> **SELECTED PASSAGE**
______

Firstly, the use of arc-shaped ligaments in re-entrant anti-trichiral (REAT) structures introduces unique deformation patterns through the rotation of cylinders, contact interactions, and petal-like cell interactions. Experimental and Finite Element Analysis (FEA) demonstrate the positive influence of curved ligaments on elastic modulus, Poisson's ratio (PR), plateau stress, and SEA capabilities. The findings reveal significant improvements in normalised Young's modulus and SEA with the introduction of combined curved ligaments (Dc + Uc) design. Further parametric studies highlight the influence of ligament curvature and cylinder diameter on mechanical properties and deformation patterns.

______

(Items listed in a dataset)

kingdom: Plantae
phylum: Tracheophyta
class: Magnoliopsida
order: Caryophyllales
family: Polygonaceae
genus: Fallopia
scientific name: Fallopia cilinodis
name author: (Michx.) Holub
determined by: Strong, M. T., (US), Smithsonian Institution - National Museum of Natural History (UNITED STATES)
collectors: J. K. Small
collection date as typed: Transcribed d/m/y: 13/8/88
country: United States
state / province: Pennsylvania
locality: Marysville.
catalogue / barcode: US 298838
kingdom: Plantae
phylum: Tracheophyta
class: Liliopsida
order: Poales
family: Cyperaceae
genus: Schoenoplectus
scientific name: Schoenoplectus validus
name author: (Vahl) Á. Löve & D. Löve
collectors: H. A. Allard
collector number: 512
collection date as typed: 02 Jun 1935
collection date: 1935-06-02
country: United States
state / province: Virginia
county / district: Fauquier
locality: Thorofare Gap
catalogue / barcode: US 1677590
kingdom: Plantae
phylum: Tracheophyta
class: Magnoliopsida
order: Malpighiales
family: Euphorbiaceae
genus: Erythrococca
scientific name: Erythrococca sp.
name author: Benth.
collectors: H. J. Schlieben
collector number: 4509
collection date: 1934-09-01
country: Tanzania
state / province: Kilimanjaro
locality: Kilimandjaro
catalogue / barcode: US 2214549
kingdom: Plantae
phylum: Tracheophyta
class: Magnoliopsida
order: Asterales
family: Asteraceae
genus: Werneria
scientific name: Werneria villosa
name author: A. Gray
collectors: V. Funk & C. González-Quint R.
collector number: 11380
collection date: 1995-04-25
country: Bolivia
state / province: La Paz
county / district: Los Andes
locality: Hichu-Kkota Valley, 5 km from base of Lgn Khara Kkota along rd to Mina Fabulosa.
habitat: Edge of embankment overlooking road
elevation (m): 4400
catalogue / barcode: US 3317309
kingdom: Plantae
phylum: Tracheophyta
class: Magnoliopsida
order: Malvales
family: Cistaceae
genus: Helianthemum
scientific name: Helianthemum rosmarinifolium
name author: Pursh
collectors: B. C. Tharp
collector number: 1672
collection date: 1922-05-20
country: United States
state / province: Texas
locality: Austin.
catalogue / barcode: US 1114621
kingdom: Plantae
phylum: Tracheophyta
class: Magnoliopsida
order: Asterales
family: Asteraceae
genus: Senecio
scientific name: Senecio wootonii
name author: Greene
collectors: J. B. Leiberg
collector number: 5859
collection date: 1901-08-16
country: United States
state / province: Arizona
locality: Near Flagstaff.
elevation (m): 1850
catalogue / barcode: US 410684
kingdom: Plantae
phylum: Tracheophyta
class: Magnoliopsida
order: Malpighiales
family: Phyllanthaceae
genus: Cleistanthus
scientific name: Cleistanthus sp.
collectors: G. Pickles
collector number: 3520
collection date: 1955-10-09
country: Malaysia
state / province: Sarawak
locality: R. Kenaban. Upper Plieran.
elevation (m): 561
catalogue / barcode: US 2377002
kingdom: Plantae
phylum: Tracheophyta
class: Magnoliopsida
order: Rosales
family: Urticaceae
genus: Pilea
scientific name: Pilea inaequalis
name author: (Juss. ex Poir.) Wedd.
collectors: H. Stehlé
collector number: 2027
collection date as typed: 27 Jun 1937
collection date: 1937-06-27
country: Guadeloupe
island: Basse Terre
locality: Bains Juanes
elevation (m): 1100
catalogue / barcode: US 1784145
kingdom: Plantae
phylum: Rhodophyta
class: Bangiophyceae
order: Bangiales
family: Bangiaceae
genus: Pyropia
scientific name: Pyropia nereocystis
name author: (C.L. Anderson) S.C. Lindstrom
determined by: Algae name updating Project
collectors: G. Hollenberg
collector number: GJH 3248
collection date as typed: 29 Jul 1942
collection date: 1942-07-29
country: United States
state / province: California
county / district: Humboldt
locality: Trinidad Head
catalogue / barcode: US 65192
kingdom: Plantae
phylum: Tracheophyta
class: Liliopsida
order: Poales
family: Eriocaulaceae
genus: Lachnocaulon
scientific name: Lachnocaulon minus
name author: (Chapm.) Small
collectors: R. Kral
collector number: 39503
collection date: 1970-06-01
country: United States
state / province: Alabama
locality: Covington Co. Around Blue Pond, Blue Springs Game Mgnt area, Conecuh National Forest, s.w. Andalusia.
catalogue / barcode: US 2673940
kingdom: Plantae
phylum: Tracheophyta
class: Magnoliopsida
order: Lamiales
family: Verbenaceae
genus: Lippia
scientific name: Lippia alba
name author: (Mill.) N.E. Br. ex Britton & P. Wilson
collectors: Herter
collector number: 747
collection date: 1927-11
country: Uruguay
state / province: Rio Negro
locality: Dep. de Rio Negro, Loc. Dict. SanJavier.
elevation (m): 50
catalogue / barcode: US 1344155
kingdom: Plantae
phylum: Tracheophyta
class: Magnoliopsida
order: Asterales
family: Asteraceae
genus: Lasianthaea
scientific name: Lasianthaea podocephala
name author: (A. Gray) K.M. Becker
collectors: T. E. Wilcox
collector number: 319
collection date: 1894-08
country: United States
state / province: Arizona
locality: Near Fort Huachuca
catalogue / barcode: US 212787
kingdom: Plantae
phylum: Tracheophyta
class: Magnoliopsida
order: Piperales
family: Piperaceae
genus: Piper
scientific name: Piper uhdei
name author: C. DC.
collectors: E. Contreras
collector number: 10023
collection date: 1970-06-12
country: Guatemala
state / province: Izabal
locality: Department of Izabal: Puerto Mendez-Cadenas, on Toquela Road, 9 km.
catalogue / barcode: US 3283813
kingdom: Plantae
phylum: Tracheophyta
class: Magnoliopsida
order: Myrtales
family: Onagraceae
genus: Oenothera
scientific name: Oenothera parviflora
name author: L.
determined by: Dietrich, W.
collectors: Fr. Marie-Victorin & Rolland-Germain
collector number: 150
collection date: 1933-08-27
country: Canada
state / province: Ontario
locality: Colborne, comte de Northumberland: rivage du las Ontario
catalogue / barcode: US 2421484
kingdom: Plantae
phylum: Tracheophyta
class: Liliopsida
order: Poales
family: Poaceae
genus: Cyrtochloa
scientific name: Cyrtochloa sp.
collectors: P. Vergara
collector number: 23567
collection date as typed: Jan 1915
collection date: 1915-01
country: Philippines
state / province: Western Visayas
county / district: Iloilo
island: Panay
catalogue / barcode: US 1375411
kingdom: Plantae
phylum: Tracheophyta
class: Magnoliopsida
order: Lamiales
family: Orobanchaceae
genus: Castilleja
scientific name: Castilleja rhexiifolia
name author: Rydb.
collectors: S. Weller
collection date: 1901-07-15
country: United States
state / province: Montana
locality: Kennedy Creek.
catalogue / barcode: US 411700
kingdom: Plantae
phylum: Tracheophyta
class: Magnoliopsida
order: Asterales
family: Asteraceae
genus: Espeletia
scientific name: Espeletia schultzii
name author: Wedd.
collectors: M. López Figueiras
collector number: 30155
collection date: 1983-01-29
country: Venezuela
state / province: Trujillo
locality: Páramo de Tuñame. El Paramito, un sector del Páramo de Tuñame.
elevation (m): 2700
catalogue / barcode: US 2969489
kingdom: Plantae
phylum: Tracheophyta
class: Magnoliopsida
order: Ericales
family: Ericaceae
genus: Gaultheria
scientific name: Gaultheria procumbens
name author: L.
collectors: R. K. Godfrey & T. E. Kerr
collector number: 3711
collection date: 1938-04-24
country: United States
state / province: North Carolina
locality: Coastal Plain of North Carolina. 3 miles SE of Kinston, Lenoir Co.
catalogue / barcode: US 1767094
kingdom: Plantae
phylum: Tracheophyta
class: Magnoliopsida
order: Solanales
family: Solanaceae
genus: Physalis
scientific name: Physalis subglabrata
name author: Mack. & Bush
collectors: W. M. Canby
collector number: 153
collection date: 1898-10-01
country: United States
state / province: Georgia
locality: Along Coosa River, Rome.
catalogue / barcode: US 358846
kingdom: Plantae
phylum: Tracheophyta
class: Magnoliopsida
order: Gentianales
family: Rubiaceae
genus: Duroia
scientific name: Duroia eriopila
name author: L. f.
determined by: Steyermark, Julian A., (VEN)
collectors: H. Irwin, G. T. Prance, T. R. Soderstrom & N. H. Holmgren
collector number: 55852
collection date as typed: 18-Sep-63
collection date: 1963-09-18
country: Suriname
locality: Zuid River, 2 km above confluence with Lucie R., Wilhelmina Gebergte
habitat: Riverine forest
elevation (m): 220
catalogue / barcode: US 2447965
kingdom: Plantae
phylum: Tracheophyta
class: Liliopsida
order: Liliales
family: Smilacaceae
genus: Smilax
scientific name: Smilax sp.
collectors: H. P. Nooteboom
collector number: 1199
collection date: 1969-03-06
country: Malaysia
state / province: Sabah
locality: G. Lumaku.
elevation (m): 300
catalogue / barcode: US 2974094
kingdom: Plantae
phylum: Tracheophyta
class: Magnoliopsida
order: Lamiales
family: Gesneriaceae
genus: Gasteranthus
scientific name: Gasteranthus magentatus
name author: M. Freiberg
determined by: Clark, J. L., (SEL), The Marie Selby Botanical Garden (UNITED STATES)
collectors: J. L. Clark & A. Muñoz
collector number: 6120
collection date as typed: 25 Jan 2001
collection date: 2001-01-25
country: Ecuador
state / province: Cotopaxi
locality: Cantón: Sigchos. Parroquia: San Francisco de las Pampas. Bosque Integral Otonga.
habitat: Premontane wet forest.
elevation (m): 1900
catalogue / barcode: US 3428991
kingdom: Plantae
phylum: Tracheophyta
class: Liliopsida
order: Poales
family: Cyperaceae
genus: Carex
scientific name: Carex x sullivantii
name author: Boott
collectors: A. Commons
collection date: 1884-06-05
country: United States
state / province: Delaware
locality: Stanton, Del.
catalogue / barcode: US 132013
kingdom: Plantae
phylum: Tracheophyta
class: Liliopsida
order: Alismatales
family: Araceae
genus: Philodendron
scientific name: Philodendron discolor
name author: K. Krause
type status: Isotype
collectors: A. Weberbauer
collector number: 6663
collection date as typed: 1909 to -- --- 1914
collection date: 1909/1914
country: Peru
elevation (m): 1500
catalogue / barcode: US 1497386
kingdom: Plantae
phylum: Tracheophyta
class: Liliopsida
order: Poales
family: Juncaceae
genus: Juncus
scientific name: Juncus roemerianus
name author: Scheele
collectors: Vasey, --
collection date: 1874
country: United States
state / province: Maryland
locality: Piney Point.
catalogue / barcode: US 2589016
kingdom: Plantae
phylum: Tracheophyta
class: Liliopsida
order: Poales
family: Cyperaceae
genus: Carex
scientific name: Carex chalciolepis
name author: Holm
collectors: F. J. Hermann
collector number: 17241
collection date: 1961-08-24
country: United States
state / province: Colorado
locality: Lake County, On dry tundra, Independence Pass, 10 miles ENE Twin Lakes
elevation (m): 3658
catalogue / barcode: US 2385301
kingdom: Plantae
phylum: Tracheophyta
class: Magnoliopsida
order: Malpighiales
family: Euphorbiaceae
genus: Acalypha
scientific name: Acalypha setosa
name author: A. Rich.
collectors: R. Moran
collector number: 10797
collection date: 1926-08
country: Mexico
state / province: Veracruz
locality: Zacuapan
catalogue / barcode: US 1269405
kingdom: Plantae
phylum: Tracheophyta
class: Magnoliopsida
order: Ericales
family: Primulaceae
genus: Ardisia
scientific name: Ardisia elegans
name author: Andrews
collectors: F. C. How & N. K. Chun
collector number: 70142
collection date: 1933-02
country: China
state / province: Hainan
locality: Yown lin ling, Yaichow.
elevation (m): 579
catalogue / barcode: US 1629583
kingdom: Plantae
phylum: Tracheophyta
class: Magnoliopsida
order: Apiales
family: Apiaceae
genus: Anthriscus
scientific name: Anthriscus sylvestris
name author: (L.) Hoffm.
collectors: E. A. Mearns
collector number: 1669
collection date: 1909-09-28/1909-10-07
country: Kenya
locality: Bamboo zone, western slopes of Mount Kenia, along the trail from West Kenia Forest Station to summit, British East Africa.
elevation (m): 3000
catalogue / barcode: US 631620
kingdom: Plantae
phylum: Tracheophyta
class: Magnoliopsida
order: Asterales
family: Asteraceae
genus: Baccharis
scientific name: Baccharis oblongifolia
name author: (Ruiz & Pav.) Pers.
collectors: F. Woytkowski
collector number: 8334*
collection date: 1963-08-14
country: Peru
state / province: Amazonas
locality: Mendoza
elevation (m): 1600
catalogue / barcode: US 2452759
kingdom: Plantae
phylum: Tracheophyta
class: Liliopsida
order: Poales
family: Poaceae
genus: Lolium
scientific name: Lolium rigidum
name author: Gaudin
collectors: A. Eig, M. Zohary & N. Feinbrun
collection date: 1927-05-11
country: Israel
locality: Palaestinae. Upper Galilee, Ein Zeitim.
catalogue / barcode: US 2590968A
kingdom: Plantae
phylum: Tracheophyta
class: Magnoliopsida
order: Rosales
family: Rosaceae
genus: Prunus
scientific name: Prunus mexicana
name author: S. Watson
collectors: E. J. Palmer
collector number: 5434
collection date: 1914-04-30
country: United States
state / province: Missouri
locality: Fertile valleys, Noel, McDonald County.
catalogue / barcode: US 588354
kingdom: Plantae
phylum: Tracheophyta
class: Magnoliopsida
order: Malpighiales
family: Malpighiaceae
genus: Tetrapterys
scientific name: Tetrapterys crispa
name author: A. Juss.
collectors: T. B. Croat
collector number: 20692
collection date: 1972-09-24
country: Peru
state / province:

______

> **WHAT TO WORK ON**
A. In the passage on re-entrant anti-trichiral structures, which design brought significant improvements in normalized Young's modulus and SEA?
B. Decide whether each statement agrees with the passage on re-entrant anti-trichiral structures, and support each yes or no with the deciding words quoted from it. (i) Curved ligaments had a negative effect on plateau stress. (ii) Parametric studies looked at the influence of cylinder diameter. (iii) The results came from experiments alone.
C. Please resume the passage on re-entrant anti-trichiral structures, starting right after its final sentence.
The records stand apart from the passage on re-entrant anti-trichiral structures.

> **TASK RESULTS**
A. The combined curved ligaments (Dc + Uc) design.

B.
(i) No: "demonstrate the positive influence of curved ligaments on elastic modulus, Poisson's ratio (PR), plateau stress, and SEA capabilities"
(ii) Yes: "Further parametric studies highlight the influence of ligament curvature and cylinder diameter on mechanical properties and deformation patterns."
(iii) No: "Experimental and Finite Element Analysis (FEA) demonstrate"

C.
The gradient-based approach in the design of REAT honeycombs represents an innovative method to enhance certain mechanical properties. Traditionally, gradients in these structures have been introduced through variations in thickness. However, this thesis explores an alternative by varying the cylindrical diameter (chiral) and the height of the unit cell. This shift from the conventional thickness-based gradient approach has shown to offer promising improvements in the mechanical properties of REAT structures, including elastic stiffness, SEA (SEA), and densification strain. In contrast to the thickness-based gradient approach, which often results in layer-by-layer collapse due to significant stiffness differences between layers, the geometrical gradient approach utilizes variations in Poisson’s ratio between layers as the primary mechanism for deformation. In comparison to their uniform counterparts, chiral-based gradient REAT structures exhibited a sustained increase in the quasi-plateau stage and a relative constant EA efficiency at 25% more efficient than the base REAT structure.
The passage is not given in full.